Trust Your Gauges

An early morning heavy fog set in on Saline County on October 11, 1985 as a Montana couple lifted off the Salina Municipal Airport runway in their single-engine airplane. Apparently, the pilot didn’t think the fog would be a problem since he was not only a pilot, but also an experienced pilot instructor. But, a problem did occur.

Shortly after lift-off the pilot radioed back to the flight tower that he was having equipment difficulties and was returning to the airport. That was his last radio message.

Minutes later the 911 dispatch center received a call from a farmer who reported possibly seeing an airplane crash into his field. Emergency crews responded to the scene to find the airplane had gone straight down into the ground – propelling the front of the aircraft several feet into the soft, wet soil. Both husband and wife were dead.

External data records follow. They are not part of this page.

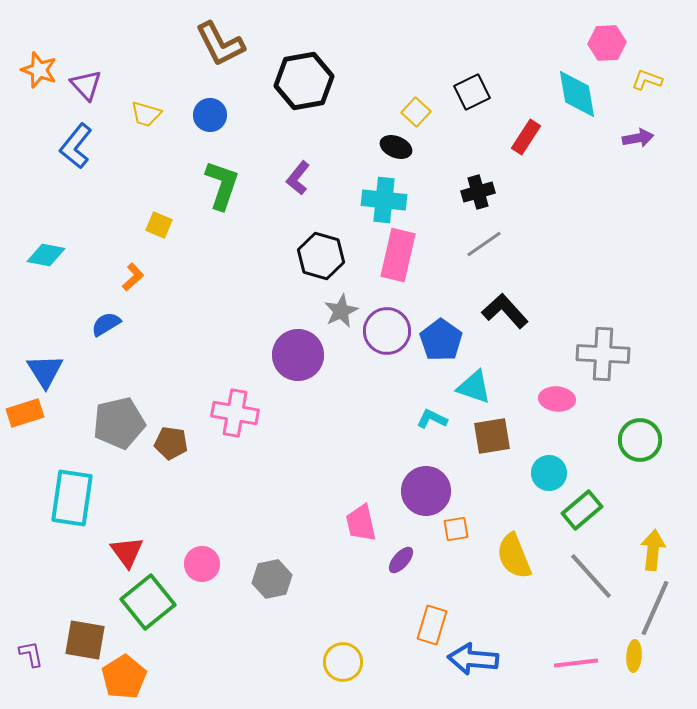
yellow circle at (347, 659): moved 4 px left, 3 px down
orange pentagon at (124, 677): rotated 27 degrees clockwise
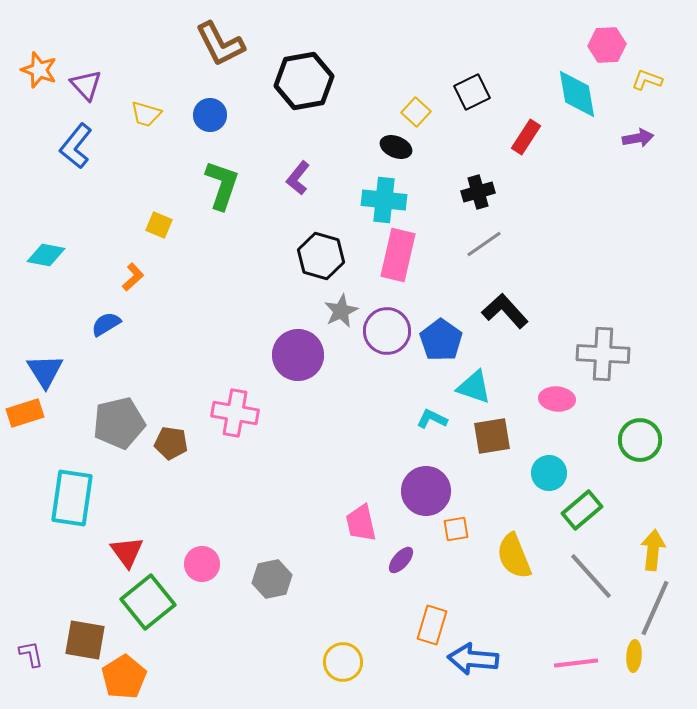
pink hexagon at (607, 43): moved 2 px down
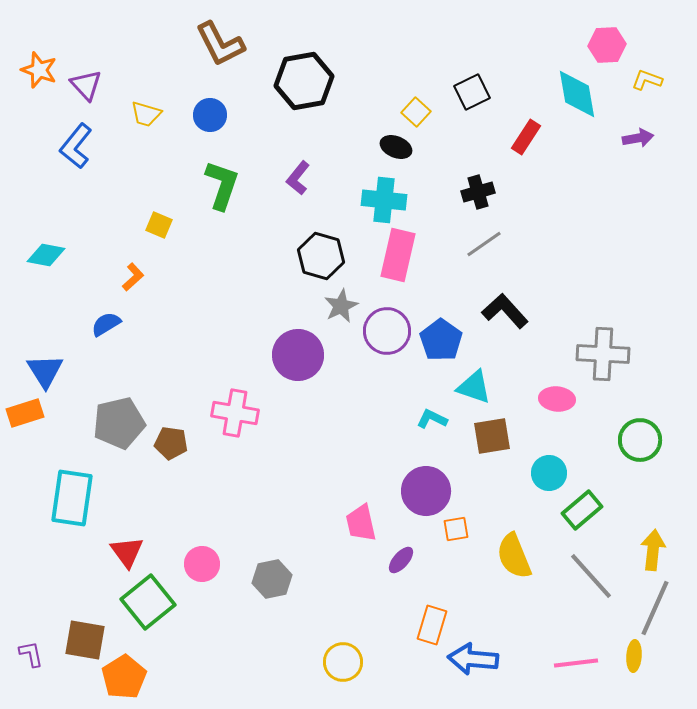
gray star at (341, 311): moved 5 px up
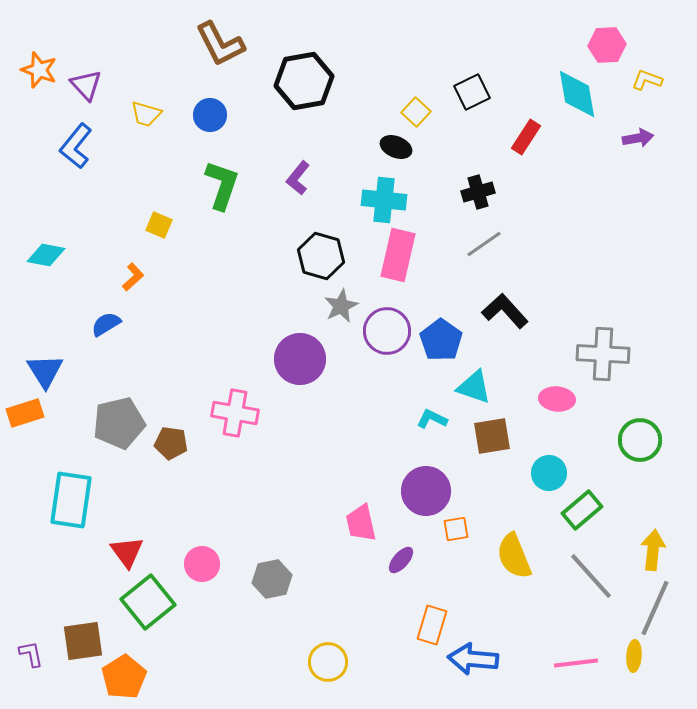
purple circle at (298, 355): moved 2 px right, 4 px down
cyan rectangle at (72, 498): moved 1 px left, 2 px down
brown square at (85, 640): moved 2 px left, 1 px down; rotated 18 degrees counterclockwise
yellow circle at (343, 662): moved 15 px left
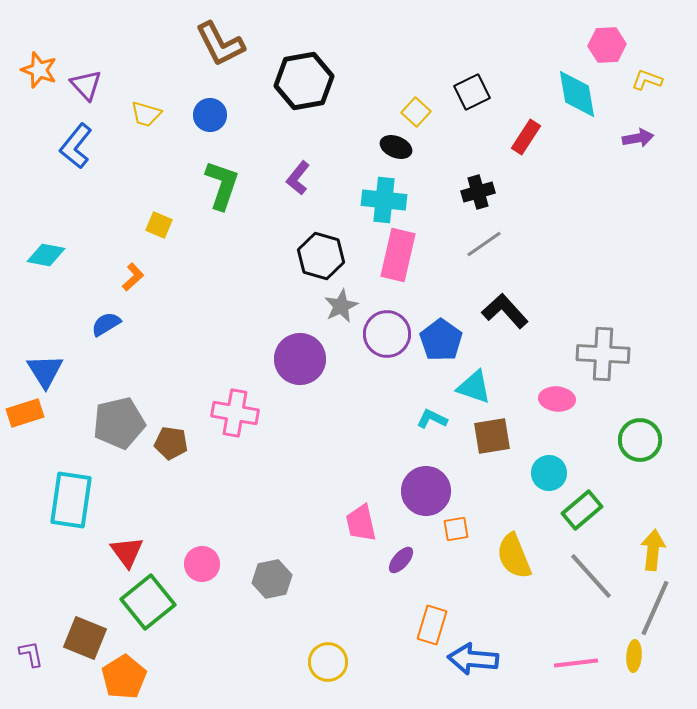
purple circle at (387, 331): moved 3 px down
brown square at (83, 641): moved 2 px right, 3 px up; rotated 30 degrees clockwise
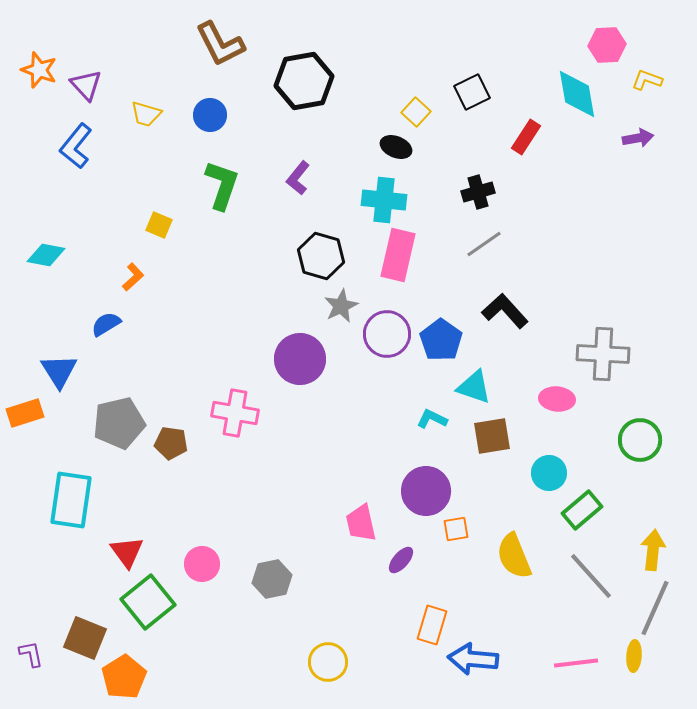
blue triangle at (45, 371): moved 14 px right
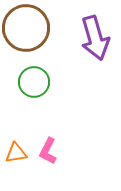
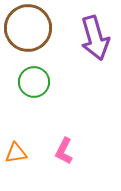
brown circle: moved 2 px right
pink L-shape: moved 16 px right
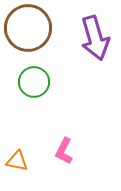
orange triangle: moved 1 px right, 8 px down; rotated 20 degrees clockwise
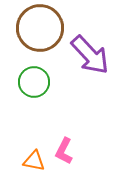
brown circle: moved 12 px right
purple arrow: moved 5 px left, 17 px down; rotated 27 degrees counterclockwise
orange triangle: moved 17 px right
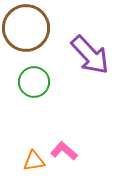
brown circle: moved 14 px left
pink L-shape: rotated 104 degrees clockwise
orange triangle: rotated 20 degrees counterclockwise
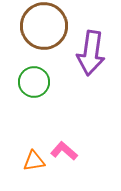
brown circle: moved 18 px right, 2 px up
purple arrow: moved 1 px right, 2 px up; rotated 51 degrees clockwise
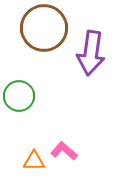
brown circle: moved 2 px down
green circle: moved 15 px left, 14 px down
orange triangle: rotated 10 degrees clockwise
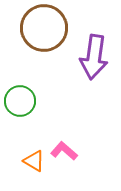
purple arrow: moved 3 px right, 4 px down
green circle: moved 1 px right, 5 px down
orange triangle: rotated 30 degrees clockwise
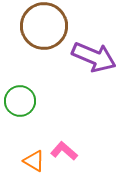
brown circle: moved 2 px up
purple arrow: rotated 75 degrees counterclockwise
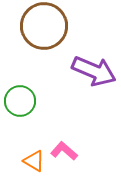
purple arrow: moved 14 px down
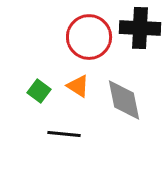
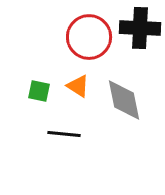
green square: rotated 25 degrees counterclockwise
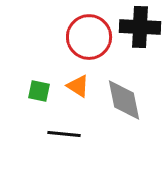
black cross: moved 1 px up
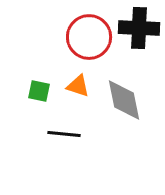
black cross: moved 1 px left, 1 px down
orange triangle: rotated 15 degrees counterclockwise
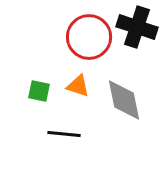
black cross: moved 2 px left, 1 px up; rotated 15 degrees clockwise
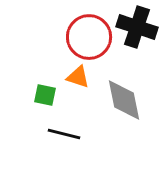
orange triangle: moved 9 px up
green square: moved 6 px right, 4 px down
black line: rotated 8 degrees clockwise
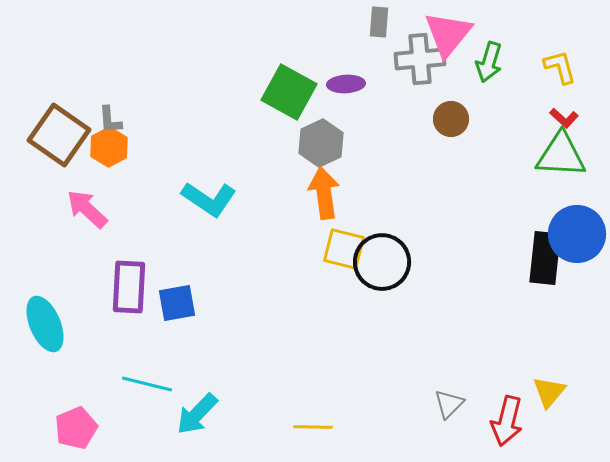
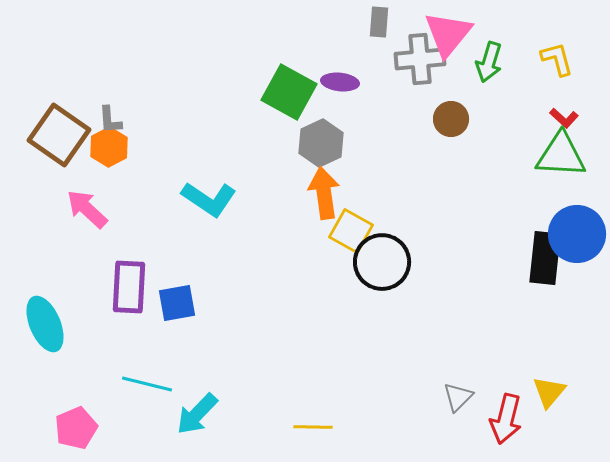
yellow L-shape: moved 3 px left, 8 px up
purple ellipse: moved 6 px left, 2 px up; rotated 9 degrees clockwise
yellow square: moved 7 px right, 18 px up; rotated 15 degrees clockwise
gray triangle: moved 9 px right, 7 px up
red arrow: moved 1 px left, 2 px up
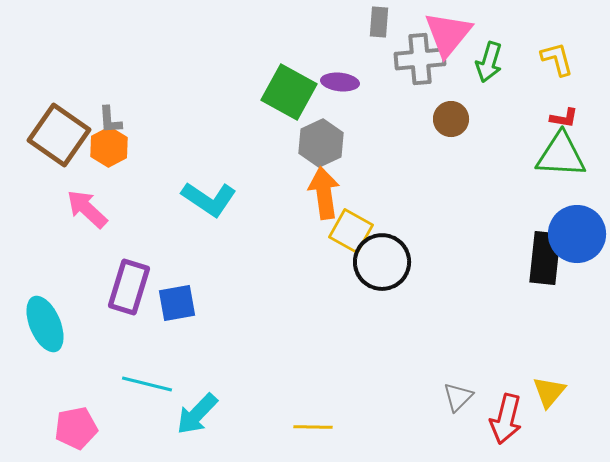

Investigators later theorized the pilot lost sight of the ground because of the fog and became disoriented. Instead of trusting his gauges, he went with what he thought was correct. As an instructor he certainly knew better.

You can’t predict and plan for every scenario that might happen in an emergency, but not planning for those we can predict is a recipe for disaster. Yet, that’s exactly what those of us in emergency operations often do. And, we make all sorts of excuses for our failure. Here’s a few.

“Emergencies are too varied to predict, you have to just go with your gut feeling.” “Written policies and procedures don’t put out fires, firefighters put out fires.” Or maybe you’ve heard this one. “We don’t need policies; we just need to practice “simple common sense.”

To that last quote I would say; “It’s not that simple and it’s not that common.”

So, what’s my suggestion?

I would suggest that you break down your operations into as many categories and subcategories you can think of. Then, schedule regular brainstorming sessions with your people to address each of these areas.

Define some clear, best practice, simple steps to each of these categories and subcategories. Pick your best writer and have her put the ideas down on paper. Those that are already written will only need tweaked. Once you’ve been through all the categories and subcategories, start over again. These brainstorming sessions should never stop.

Then – practice, practice, practice using them.

And, when the emergency comes – trust your gauges.